Interfaces provide a manner of separating the implementation from the function of data. This technique is available in many languages, though some have special keywords for it (interface in Java).

This provides a great degree of abstraction and allows a fixed contract on the interface by which the caller can be certain is met.

The drawback is that the data must always be treated as a blackbox and the caller is limited to the set of exposed functions. This weakness is particularily strong when attempting to do cloning or serialization of such data. Often this is overcome with dynamic casting to get another type out of the object.


Prototyping

Rather than creating explicit classes it is also possible to create subtypes by simply cloning a template instance and adding or removing members from it. This technique is used by JavaScript.

This technique is quick and easy to use, allowing very simple overriding of members to get a new type.

A disadvantage is the proliferation of types and the resulting difficulty in managing those types.


Keywords

Mainly used for expressing aspects other than structure, keywords are in use in many languages such as public, private, const, mutable, et cetera.

Ada limits

Ada allows very easy creation of new types based on limits / constraints. This allows catching of many conversion/assignment errors since each subtype is distinct. The limitation however is that each type is distinct and assignment cannot occur even if it is logically compatible.

Parametric Types

Many data structures are abstract concepts are define a pattern of usage rather than define data themselves. In order to be used however they need to work on actual data, and the combination of the abstract type and the parameter types are considered the combined type.

Parametric types are achived with specific keywords (such as template in C++), or via polymorphism and inheritance. Such a technique can also be achieved with dynamic typing.
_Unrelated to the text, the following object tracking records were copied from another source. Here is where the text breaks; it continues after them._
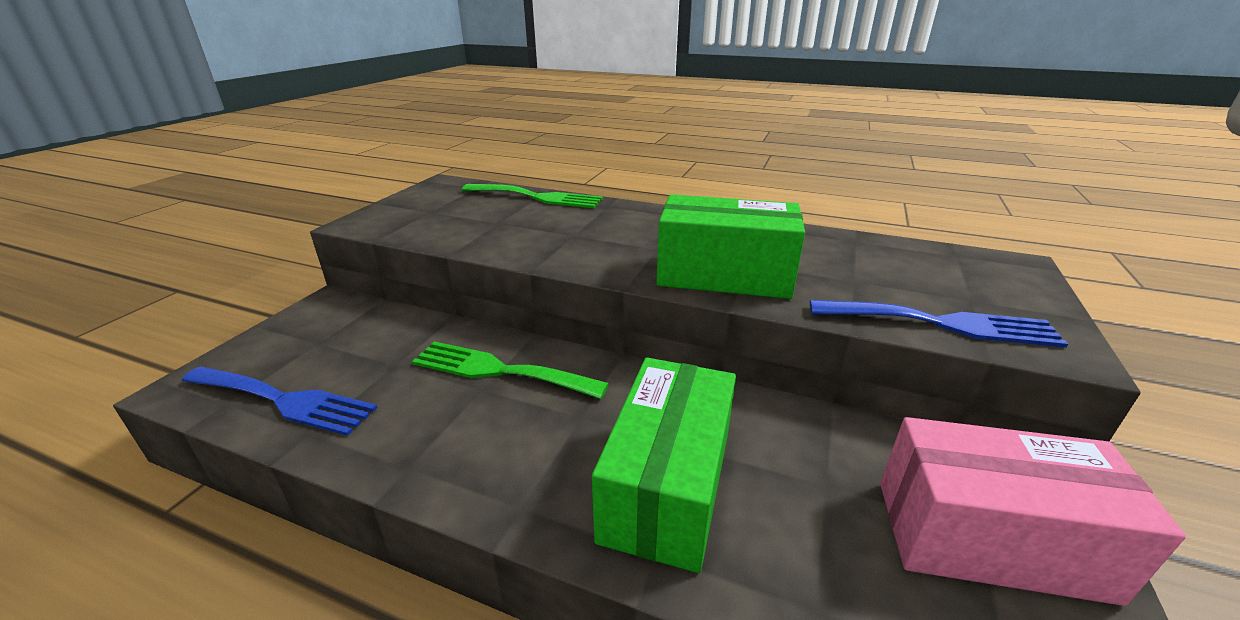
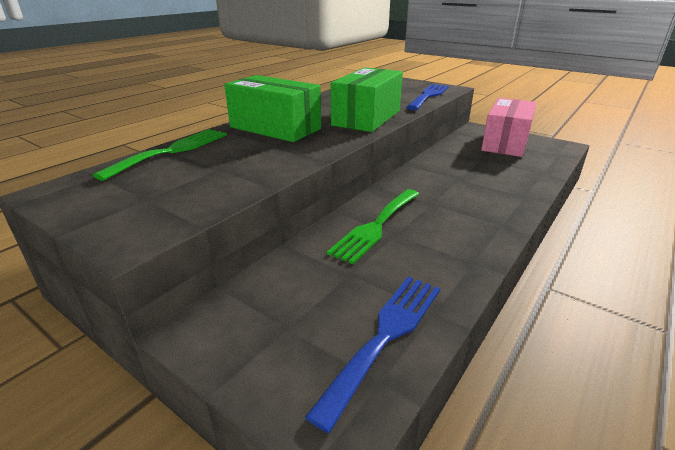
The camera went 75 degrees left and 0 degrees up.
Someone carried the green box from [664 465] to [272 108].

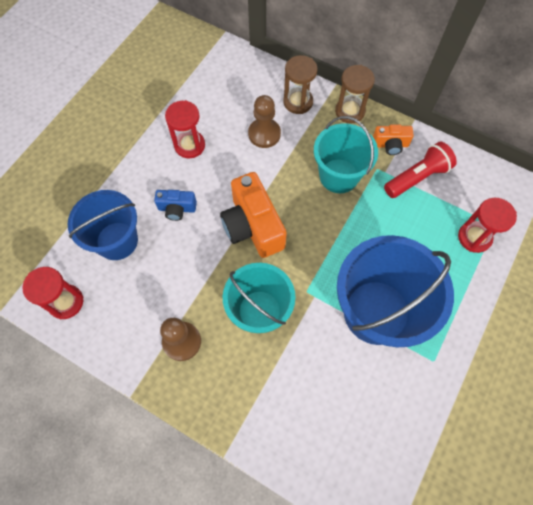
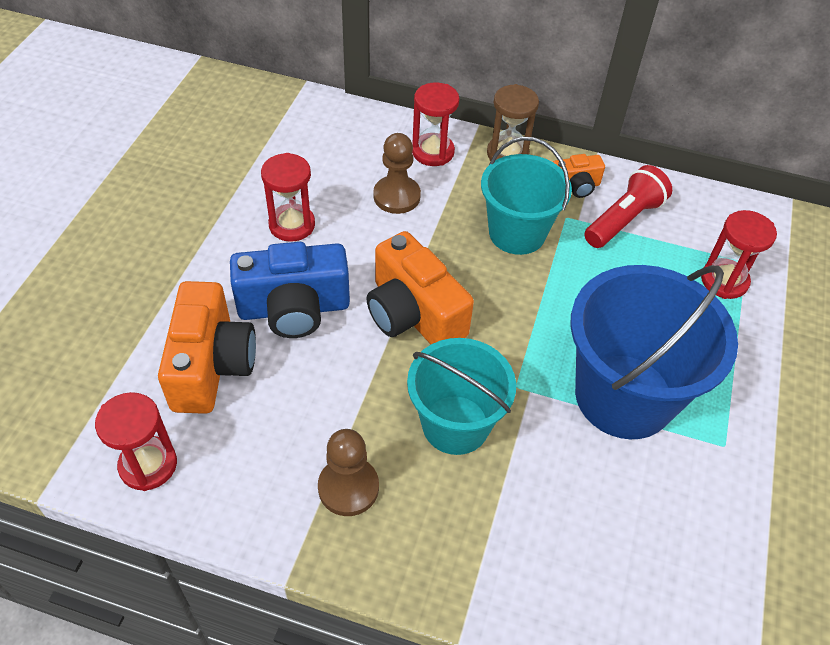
The camera went 15 degrees left and 15 degrees down.
Someone swapped the blue bucket at [103 225] for the orange camera at [207 347].
Someone scaled the blue camera at [175 205] by 1.92.
Someone repainted the brown hourglass at [300 84], which became the red hourglass at [435 124].

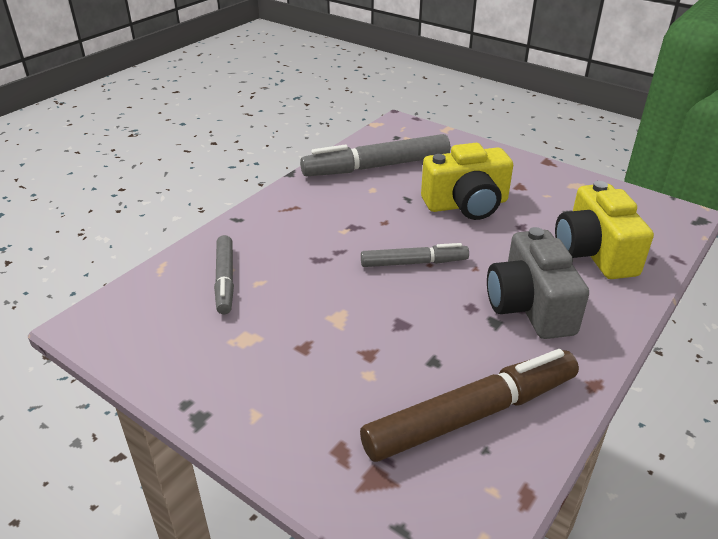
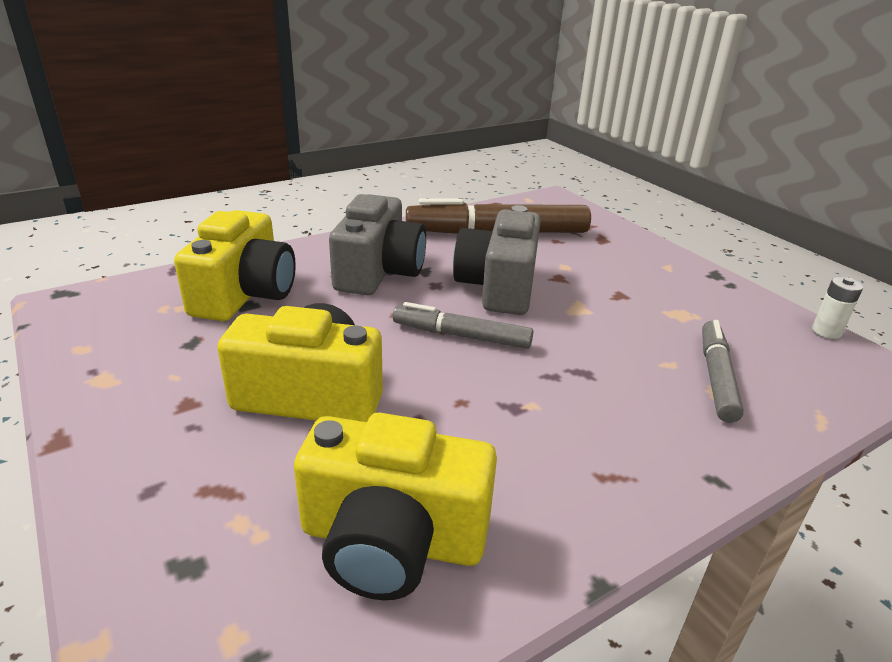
The camera went 160 degrees left and 5 degrees down.
Someone swapped the grey marker at [375 155] for the yellow camera at [395 506].
Someone put down the grey camera at [497 260].
Someone put down the white battery at [837 308].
Such typing is a great way to reduce code duplication and maintain compile-time type checking, though the manner of implementation may yield either compiled code bloat (distinct compilations of each use) or potential performance limitations (a unified output working on dynamic types).

Dynamic Types

Rather than statically fixing all the types of the data at compile time those types can be left to be fully determined at run-time, and in particular only as needed.

A language such as Python does this, though one could also say that Java can do this as well if you pass everything as an Object.

Such a system should automatically provide a parametric system as the operations needed are determined at runtime, leaving all intermediate code (between the user and the data) to be generic.

The disadvantages include the lack of compile-time type checking and a potential performance reduction at run-time (in comparison to static types).

Note that is distinct from variant typing; in dynamic typing each instance has one specific type, it just may not be known at compile time.

Variant Typing

Variant typing indicates that instances can assume alternate structures based on how they are used. That is, should you request a number from an instance you'll get a number, but should you request a string you'll get a string.

PHP has a quasi-variant typing system (it does so few auto-conversions it is hard to say it is really variant typed). The more common variant typing seen is with command-line variables or properties vile where they remain as strings until parsed until something specific.

One of the system I created, the context system had partial variant typing.

The advantages is placing emphasis on values rather than types, allowing the programmer to simply pass around whatever they consider the best representation for an object. It also allows easy interfacing to other systems.

The major disadvantage is the lack of compile-time type checking (though there is a way to make this possible), and the need to write a large number of type converters to make it useful.

It should also be noted that a particular lacking aspect to variant is typing is that usually only the most fundamental types actually have variant forms, and all complex types only have a single form, making the variant typing degrade to simply dynamic typing.